Hambre czuje się bardzo dobrze. Ma ładny apetyt i jego sylwetka wygląda coraz lepiej. Oby tak było dalej. Dzielny z niego chłopak.
Landrynka wizytę kontrolną u Doktora zaliczyła bez większych zastrzeżeń. Jej zęby nie wyglądają idealnie i wymagają regularnych kontroli/zapewne w przyszłości kolejnych ingerencji, ale póki co jest stabilnie. Po zabiegu kastracji/usunięciu guza nowotworowego wszystko w porządku.
Munia, czyli kolejna azylowa pacjentka stomatologiczna, wczorajszą wizytę u Doktora zaliczyła bez zastrzeżeń. W j.ustnej wszystko jest ok. Munia w końcu osiągnęła też odpowiednią wagę!

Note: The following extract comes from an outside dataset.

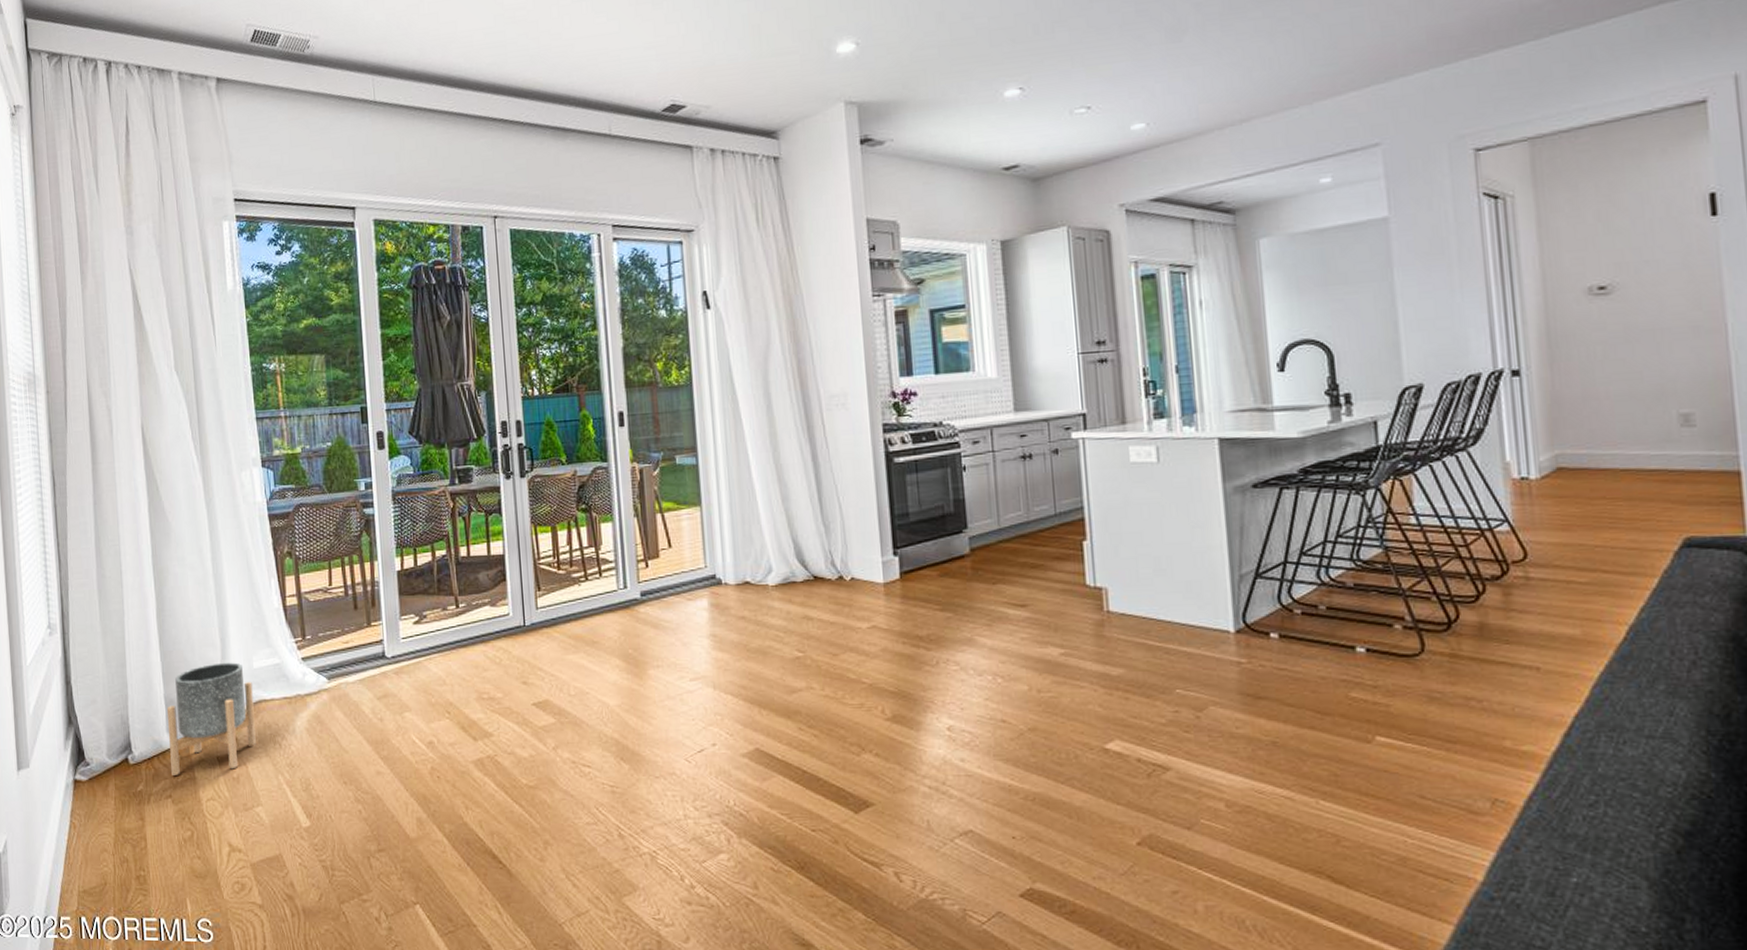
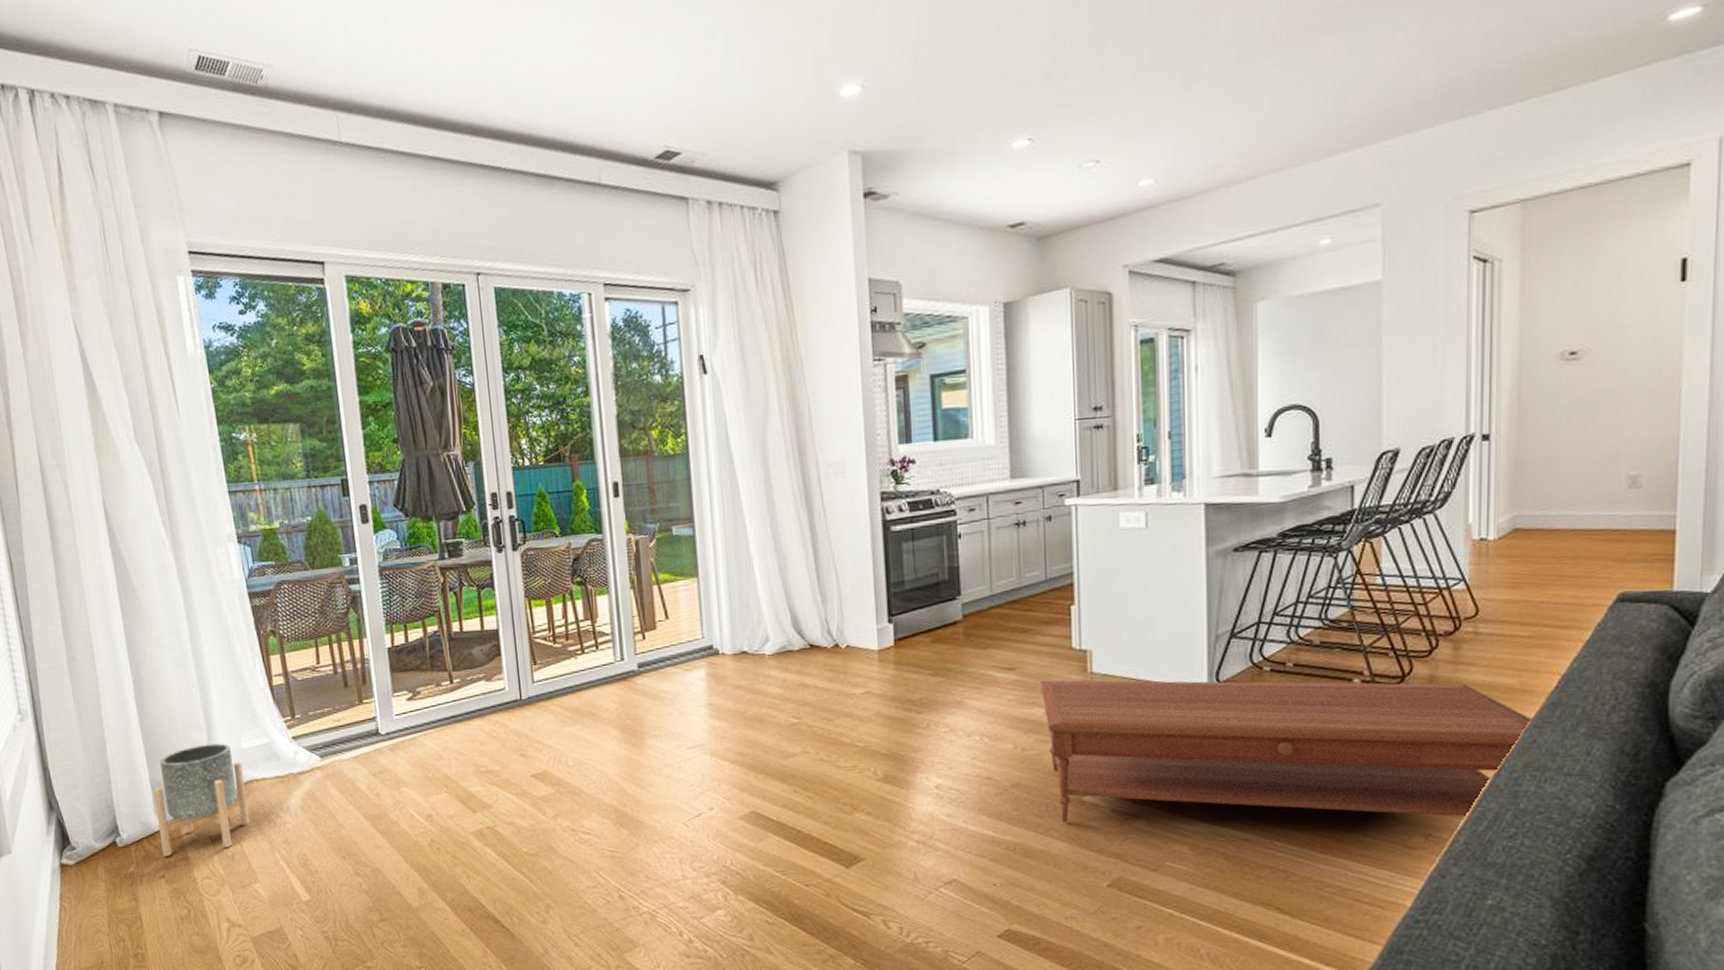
coffee table: none [1053,618,1604,781] -> present [1039,680,1535,823]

W przypadku Nami i Poppy kontynuujemy dotychczasowe leczenie/ codzienne oczyszczanie. Dziewczyny czują się dobrze i mamy nadzieję, że wkrótce wszystko wróci do pełni normy.
Nami
Lewe oko Skittlesa, które było bardzo zaropiałe wygląda idealnie. Prawe oko również wygląda dużo lepiej, ale ponieważ wydostaje się z niego niewielka ilość surowiczej wydzieliny, Skittlesa czeka niedługo kolejny zabieg udrażniania prawego kanalika łzowego. Przy okazji Skittlesa czeka zabieg korekty zębów – w szczególności 1 górny ząb policzkowy przerasta i wymaga ingerencji.

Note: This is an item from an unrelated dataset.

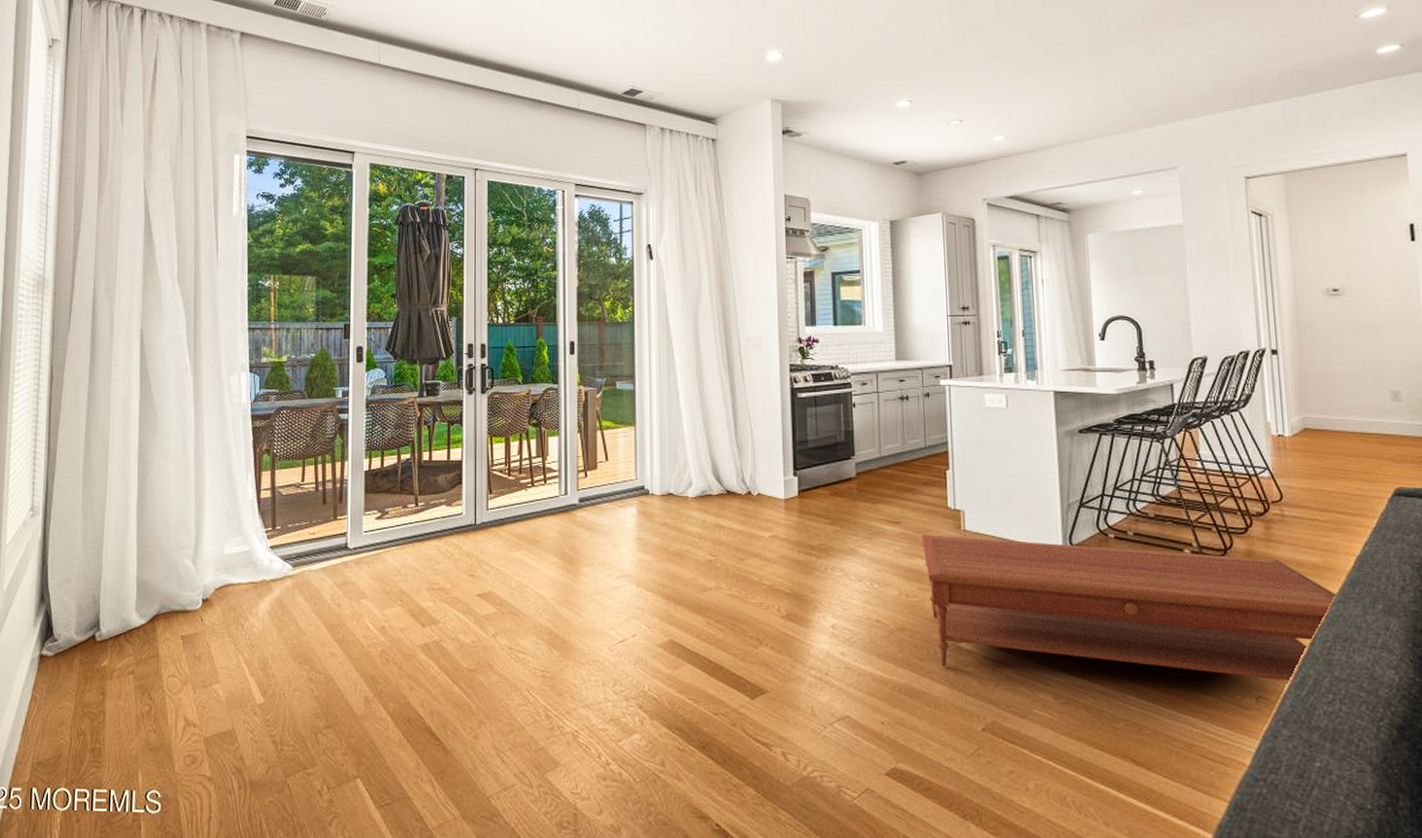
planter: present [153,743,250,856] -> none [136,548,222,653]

W j. ustnej u Zeppeliego jest czysto. Nie ma ropy ani ziarniny, zniknął też nadmiar śliny. Mimo to (i mimo dobrego apetytu) Zeppeli schudł 200 gramów. Zobaczymy jak będzie w poniedziałek. W przyszłym tygodniu wykonamy u Zeppeliego badanie krwi.
Ashanti została wczoraj wykastrowana.
Dzisiaj wykastrowani zostali Neeko oraz Samba.

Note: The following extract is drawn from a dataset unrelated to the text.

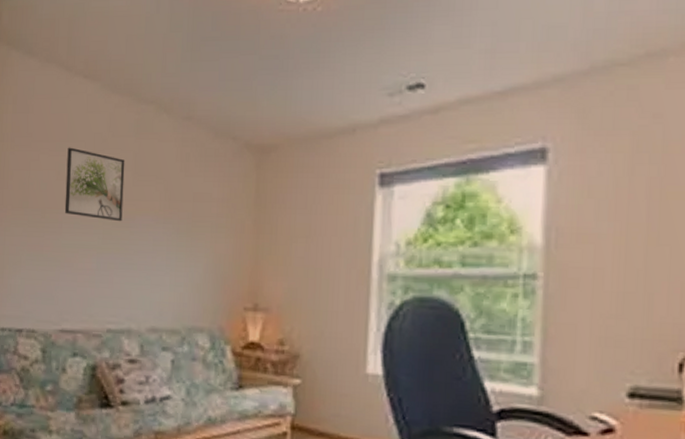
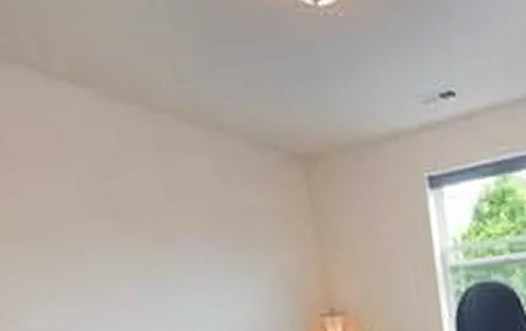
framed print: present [64,147,125,222] -> none [68,165,162,244]

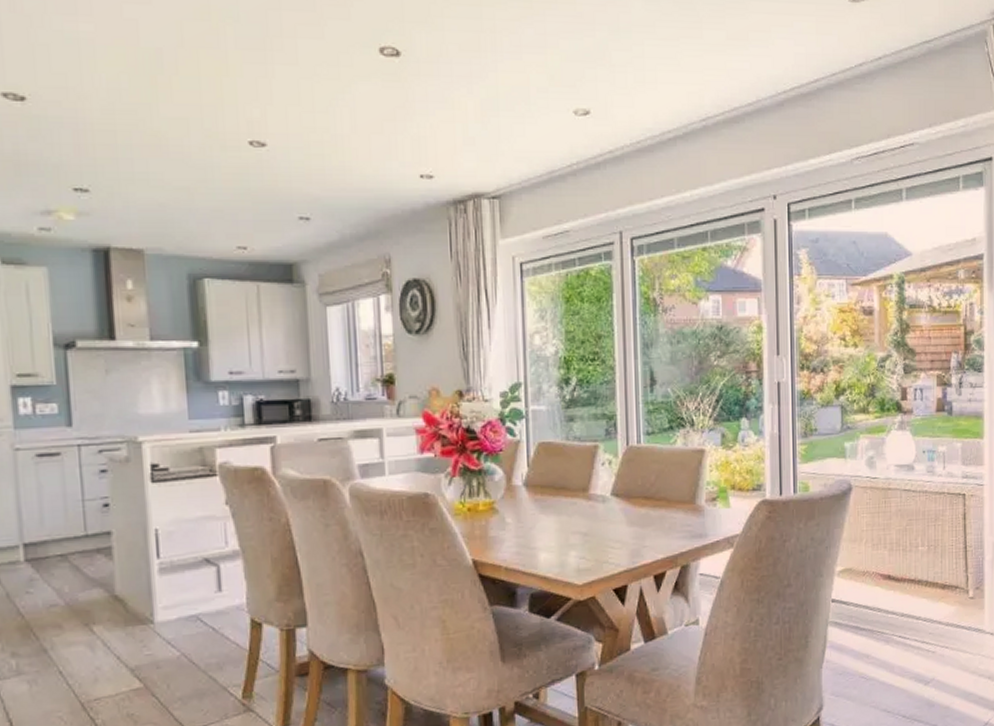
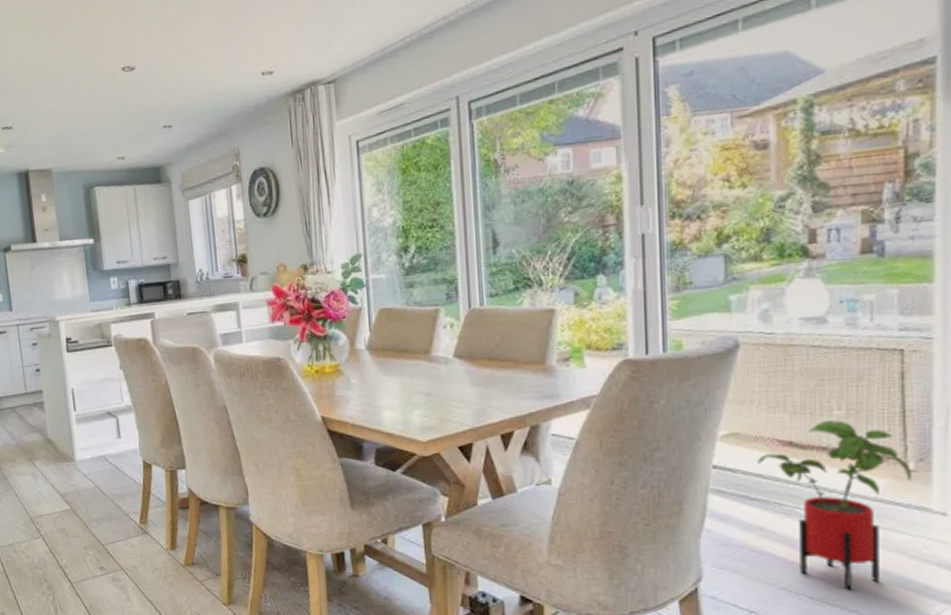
house plant: none [865,555,972,707] -> present [757,420,913,590]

Wczoraj Doktora odwiedziła też niezwykła Niezapominajka, która od lat rezyduje u Magdy. Niezapominajka trafiła do nas ponad 5 lat temu i wtedy wydawało się, że nie ma szans. Jej oczy były dosłownie zjedzone przez ropę i wymagały ekstrakcji. Niezapominajka od początku była też pacjentką stomatologiczną. Niezapominajka do tej pory dzielnie pokonywała wszelkie przeszkody. Wczoraj nagle – z nieznanych nam jeszcze powodów (czekamy na wyniki badań krwi, bo poza tym nic nie uzasadnia tego co się wydarzyło) drastycznie spadła jej temperatura ciała. Po ciężkiej nocy dzisiaj mała poczuła się lepiej i teraz jest stabilnie. trzymajcie za nią mocno kciuki!